Problem requirements: The lines to return are those below that contain the word "dasharray".

[Records contained in a dataset]
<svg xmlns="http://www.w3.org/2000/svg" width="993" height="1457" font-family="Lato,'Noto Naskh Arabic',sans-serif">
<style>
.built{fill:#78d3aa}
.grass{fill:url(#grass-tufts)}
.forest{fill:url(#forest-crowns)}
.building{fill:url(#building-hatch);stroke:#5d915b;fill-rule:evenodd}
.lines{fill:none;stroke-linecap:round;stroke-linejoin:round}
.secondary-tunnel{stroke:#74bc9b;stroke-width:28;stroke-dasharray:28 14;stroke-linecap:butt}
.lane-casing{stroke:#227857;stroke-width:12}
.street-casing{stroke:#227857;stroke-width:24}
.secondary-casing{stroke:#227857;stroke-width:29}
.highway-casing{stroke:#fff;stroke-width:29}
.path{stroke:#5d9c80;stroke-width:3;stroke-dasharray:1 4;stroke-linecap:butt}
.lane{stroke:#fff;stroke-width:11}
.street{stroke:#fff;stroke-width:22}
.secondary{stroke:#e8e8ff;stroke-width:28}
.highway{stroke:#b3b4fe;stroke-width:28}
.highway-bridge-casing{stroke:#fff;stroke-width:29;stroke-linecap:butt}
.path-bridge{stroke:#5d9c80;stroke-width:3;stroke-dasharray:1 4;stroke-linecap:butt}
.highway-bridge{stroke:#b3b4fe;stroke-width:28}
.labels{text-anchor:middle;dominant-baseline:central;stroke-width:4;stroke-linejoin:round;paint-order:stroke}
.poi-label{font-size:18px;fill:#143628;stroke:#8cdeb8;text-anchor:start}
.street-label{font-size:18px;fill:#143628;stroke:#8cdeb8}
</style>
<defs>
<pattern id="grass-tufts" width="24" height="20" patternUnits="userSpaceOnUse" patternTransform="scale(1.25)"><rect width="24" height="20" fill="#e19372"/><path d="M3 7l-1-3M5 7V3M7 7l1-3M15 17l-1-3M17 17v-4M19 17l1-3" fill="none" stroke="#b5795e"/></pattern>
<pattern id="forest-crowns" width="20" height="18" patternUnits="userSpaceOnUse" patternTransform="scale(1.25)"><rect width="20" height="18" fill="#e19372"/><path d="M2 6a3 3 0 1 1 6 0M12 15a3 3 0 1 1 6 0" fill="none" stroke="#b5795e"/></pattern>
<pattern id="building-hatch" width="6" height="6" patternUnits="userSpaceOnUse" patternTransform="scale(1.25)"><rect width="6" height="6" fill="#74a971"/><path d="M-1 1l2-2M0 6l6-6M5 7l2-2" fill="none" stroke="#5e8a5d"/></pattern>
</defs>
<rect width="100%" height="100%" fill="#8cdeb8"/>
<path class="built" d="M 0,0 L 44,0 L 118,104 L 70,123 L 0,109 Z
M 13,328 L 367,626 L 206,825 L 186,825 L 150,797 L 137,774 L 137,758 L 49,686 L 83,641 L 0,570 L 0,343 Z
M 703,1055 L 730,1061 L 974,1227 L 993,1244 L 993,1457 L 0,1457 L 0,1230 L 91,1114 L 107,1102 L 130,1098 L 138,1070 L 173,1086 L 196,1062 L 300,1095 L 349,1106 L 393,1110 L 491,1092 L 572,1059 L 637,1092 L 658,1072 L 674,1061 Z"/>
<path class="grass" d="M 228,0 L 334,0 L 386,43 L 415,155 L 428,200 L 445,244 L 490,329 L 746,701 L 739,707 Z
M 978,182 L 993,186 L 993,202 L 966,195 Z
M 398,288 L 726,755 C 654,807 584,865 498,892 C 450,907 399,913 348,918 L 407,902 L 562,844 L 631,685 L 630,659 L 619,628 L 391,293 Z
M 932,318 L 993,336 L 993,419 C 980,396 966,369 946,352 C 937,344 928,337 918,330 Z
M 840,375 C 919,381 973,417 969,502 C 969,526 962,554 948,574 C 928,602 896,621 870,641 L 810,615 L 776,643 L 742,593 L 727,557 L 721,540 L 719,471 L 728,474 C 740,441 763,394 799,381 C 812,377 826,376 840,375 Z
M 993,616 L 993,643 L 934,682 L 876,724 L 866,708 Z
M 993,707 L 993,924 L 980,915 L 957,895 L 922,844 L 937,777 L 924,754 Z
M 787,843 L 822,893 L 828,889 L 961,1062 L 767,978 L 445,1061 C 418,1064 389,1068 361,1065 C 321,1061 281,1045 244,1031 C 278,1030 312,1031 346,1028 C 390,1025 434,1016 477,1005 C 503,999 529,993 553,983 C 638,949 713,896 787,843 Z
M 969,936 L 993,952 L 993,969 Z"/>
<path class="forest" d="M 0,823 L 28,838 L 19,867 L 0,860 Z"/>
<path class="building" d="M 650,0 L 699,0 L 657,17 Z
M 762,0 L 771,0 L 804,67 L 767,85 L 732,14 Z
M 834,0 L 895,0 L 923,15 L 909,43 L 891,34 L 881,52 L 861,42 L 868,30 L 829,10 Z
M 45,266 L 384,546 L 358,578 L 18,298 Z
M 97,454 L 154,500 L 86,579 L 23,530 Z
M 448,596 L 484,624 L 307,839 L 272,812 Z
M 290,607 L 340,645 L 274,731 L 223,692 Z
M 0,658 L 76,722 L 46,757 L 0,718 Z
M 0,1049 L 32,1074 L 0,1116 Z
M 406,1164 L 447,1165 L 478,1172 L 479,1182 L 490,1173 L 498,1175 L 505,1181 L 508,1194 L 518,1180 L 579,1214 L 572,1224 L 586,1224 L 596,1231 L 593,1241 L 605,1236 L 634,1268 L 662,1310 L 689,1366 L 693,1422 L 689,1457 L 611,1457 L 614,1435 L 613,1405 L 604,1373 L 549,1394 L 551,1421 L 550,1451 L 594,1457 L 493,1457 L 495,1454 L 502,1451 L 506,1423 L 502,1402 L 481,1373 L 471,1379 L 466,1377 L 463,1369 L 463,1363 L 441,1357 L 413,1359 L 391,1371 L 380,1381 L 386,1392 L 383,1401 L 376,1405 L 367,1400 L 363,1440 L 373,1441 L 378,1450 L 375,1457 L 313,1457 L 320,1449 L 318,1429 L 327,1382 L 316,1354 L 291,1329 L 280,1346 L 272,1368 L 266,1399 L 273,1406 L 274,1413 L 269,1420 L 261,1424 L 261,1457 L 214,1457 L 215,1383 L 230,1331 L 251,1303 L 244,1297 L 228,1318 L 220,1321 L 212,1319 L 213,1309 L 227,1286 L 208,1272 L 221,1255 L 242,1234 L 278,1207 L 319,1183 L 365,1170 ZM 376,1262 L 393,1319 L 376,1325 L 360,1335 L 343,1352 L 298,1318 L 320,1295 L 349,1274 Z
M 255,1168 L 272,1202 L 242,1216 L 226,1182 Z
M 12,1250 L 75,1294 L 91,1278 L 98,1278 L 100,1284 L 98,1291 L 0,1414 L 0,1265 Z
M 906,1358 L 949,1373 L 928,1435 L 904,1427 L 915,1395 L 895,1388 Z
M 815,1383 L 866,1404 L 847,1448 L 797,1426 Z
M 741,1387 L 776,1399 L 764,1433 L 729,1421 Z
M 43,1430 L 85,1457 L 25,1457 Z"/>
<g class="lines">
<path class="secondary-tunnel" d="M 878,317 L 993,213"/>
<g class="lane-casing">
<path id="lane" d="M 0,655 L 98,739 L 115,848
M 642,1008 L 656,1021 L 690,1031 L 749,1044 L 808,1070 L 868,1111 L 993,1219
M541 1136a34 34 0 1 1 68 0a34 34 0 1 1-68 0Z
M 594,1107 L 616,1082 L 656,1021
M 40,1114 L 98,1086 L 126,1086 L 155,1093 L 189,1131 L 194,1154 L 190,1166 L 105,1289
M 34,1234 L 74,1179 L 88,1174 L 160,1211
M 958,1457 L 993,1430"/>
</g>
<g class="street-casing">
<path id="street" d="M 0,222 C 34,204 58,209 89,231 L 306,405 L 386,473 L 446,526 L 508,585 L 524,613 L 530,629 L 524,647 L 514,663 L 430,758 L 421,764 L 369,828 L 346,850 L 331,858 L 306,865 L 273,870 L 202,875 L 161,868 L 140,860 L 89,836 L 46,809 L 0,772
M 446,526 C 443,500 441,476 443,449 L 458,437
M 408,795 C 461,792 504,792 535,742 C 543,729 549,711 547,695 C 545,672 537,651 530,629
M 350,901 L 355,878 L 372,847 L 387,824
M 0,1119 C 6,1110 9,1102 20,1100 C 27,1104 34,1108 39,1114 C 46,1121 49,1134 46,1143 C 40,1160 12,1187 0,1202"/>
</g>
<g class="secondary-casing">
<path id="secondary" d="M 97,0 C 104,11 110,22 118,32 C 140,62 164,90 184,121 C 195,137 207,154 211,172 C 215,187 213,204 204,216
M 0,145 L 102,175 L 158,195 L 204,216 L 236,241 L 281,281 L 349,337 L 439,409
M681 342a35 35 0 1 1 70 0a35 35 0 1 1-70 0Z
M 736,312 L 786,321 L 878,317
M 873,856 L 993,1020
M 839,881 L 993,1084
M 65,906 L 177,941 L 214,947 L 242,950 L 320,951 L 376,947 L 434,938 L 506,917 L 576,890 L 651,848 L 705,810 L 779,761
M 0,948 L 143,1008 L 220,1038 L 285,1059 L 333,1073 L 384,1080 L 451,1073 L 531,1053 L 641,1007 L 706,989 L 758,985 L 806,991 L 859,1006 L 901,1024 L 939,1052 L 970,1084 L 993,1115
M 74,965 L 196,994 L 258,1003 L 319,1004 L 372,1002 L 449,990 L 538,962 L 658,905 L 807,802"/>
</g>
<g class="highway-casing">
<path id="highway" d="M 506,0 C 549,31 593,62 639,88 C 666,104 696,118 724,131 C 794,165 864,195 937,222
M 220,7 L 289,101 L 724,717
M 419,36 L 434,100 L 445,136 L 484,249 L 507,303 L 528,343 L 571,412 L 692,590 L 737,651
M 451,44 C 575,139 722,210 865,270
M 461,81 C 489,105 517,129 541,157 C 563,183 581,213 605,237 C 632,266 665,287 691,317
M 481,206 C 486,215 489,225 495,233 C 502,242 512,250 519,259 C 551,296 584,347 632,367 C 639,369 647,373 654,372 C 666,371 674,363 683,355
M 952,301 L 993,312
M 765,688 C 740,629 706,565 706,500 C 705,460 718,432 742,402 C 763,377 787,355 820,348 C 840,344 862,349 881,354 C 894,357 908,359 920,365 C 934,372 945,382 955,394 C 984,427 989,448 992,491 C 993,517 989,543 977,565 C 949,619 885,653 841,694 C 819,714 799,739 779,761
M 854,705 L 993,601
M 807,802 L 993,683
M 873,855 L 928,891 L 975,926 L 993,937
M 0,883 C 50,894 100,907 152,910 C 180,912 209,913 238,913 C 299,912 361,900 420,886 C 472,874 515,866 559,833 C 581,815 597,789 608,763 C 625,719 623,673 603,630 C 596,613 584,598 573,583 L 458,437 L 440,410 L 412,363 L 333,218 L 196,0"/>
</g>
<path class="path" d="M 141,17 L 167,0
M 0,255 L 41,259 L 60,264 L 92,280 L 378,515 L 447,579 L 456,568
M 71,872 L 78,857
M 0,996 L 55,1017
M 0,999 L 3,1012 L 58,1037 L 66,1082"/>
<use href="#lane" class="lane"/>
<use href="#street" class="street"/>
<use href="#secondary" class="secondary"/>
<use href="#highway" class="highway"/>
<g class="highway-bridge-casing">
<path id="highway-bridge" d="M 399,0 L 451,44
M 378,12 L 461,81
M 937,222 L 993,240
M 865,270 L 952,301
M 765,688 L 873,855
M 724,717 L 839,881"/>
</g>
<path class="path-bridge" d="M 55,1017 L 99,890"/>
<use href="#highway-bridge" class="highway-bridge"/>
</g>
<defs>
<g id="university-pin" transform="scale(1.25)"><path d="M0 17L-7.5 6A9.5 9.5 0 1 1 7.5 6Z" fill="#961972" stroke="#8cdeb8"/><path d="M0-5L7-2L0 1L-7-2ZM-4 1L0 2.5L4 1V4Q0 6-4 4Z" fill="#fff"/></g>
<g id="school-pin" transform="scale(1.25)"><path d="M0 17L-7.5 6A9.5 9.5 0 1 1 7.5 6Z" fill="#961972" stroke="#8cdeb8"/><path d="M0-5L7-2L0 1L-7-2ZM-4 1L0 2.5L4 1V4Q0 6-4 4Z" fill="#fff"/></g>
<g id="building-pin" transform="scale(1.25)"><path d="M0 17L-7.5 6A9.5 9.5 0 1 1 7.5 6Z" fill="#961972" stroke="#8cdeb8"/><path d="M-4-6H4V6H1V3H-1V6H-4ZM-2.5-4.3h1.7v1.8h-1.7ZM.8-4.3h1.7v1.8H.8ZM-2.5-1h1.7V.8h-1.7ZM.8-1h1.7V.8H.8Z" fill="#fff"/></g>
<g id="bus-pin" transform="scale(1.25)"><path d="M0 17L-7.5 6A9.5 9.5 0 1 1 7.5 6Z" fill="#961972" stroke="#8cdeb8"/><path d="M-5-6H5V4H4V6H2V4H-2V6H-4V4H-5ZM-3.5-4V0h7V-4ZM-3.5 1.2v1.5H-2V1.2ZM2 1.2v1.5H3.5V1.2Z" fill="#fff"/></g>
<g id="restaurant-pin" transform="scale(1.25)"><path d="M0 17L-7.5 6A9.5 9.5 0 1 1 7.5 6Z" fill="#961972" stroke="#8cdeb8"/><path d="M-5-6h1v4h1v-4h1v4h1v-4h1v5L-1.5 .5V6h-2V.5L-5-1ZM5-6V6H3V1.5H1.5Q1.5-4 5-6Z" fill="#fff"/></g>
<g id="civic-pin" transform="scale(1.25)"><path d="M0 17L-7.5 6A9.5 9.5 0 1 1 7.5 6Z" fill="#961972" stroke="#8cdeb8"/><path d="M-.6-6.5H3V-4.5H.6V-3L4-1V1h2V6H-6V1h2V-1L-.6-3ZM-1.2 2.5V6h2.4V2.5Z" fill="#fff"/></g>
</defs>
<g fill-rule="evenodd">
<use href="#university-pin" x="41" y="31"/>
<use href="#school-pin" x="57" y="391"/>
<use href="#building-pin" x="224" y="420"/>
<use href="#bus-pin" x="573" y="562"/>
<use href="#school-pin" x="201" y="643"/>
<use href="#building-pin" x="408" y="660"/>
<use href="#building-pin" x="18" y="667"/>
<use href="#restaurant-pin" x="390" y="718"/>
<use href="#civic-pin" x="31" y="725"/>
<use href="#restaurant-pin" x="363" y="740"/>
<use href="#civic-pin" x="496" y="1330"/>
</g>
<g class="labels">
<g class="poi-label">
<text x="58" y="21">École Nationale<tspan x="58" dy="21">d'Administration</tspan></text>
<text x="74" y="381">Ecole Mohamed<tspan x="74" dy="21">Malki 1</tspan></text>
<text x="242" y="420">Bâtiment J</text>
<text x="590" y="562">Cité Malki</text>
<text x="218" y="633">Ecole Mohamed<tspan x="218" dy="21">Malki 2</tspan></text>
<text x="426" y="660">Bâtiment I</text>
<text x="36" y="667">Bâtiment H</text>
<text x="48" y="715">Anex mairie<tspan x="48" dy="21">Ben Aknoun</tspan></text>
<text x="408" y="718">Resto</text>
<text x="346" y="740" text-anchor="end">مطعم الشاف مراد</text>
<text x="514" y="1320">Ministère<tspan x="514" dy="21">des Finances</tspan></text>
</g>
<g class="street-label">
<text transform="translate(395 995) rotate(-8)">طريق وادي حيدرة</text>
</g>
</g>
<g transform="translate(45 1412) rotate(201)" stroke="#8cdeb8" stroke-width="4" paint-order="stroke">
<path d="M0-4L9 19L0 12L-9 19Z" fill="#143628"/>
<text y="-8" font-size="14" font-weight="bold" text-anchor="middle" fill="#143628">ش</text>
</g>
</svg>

Your response:
.secondary-tunnel{stroke:#74bc9b;stroke-width:28;stroke-dasharray:28 14;stroke-linecap:butt}
.path{stroke:#5d9c80;stroke-width:3;stroke-dasharray:1 4;stroke-linecap:butt}
.path-bridge{stroke:#5d9c80;stroke-width:3;stroke-dasharray:1 4;stroke-linecap:butt}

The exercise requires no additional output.